You can easily understand that my boyish heart overflowed with pride and joy and gratitude. A great many years have elapsed since that time, but I have n't forgotten and I never shall forget the delight of that moment, when I realized that I had a colt of my own—a real, live colt, and a Morgan colt, at that!
"How old is he, father?" I asked.
"A week old, come to-morrow," said father.
"Has Judge Phipps seen him yet?" I asked.
"No; nobody has seen him but you and me and the hired man."
Judge Phipps was the justice of the peace. I had a profound respect for him, for what he did n't know about horses was n't worth knowing; I was sure of this, because the judge himself told me so. One of the first duties to which I applied myself was to go and get the judge and show him the colt. The judge praised the pretty creature inordinately, enumerating all his admirable points and predicting a famous career for him. The judge even went so far as to express the conviction that in due time my colt would win "imperishable renown and immortal laurels as a competitor at the meetings of the Hampshire County Trotting Association," of which association the judge was the president, much to the scandal of his estimable wife, who viewed with pious horror her husband's connection with the race-track.
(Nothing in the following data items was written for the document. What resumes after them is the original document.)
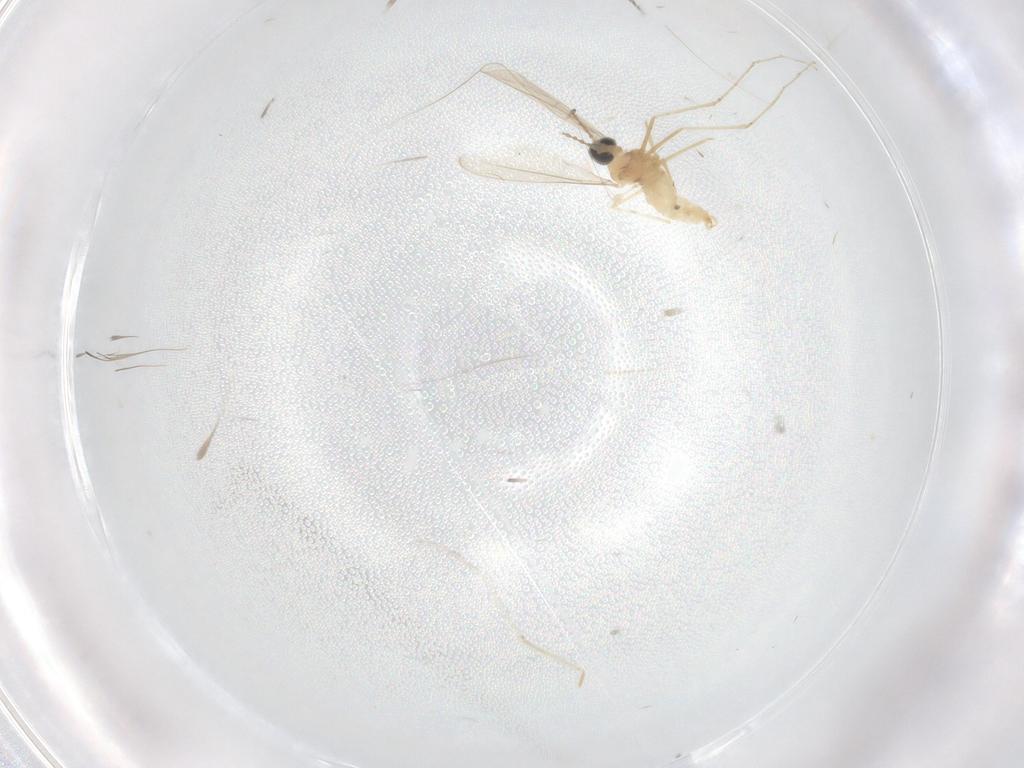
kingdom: Animalia
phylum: Arthropoda
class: Insecta
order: Diptera
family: Cecidomyiidae
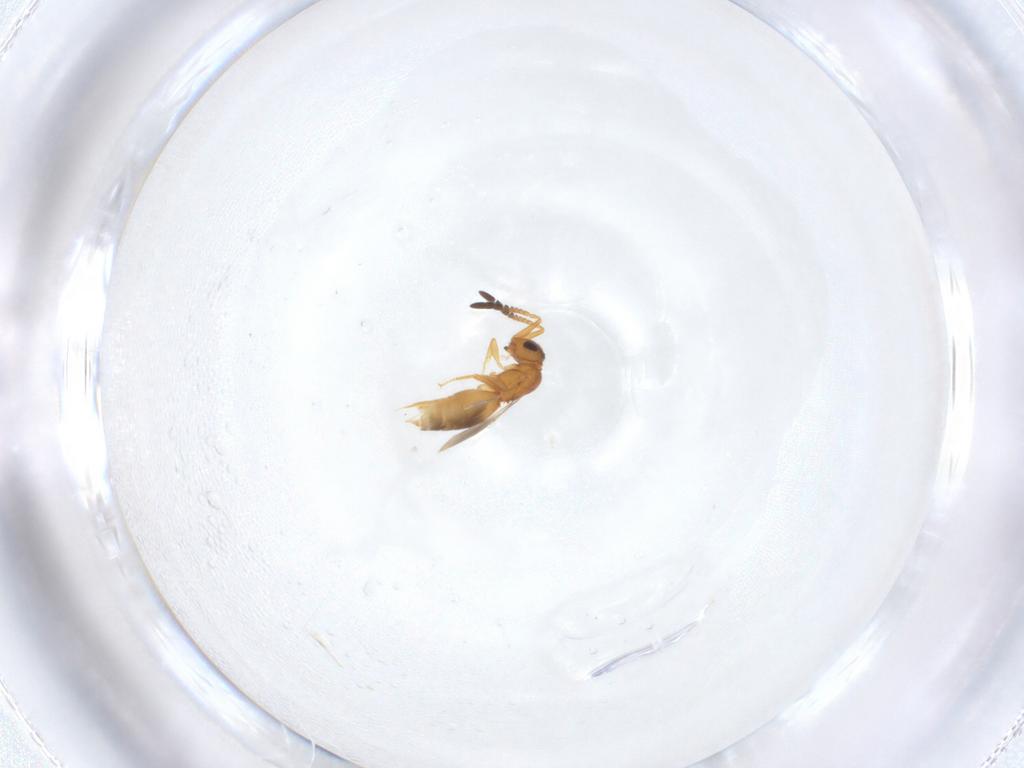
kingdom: Animalia
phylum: Arthropoda
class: Insecta
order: Hymenoptera
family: Ceraphronidae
"What do you think I ought to name my colt?" I asked of the judge.
"When I was about your age," the judge answered, "I had a colt and I named him Royal. He won all the premiums at the county fair before he was six year old."
That was quite enough for me. To my thinking every utterance of the judge's was ex cathedra; moreover, in my boyish exuberance, I fancied that this name would start my colt auspiciously upon a famous career; I began at once to think and to speak of him as the prospective winner of countless honors.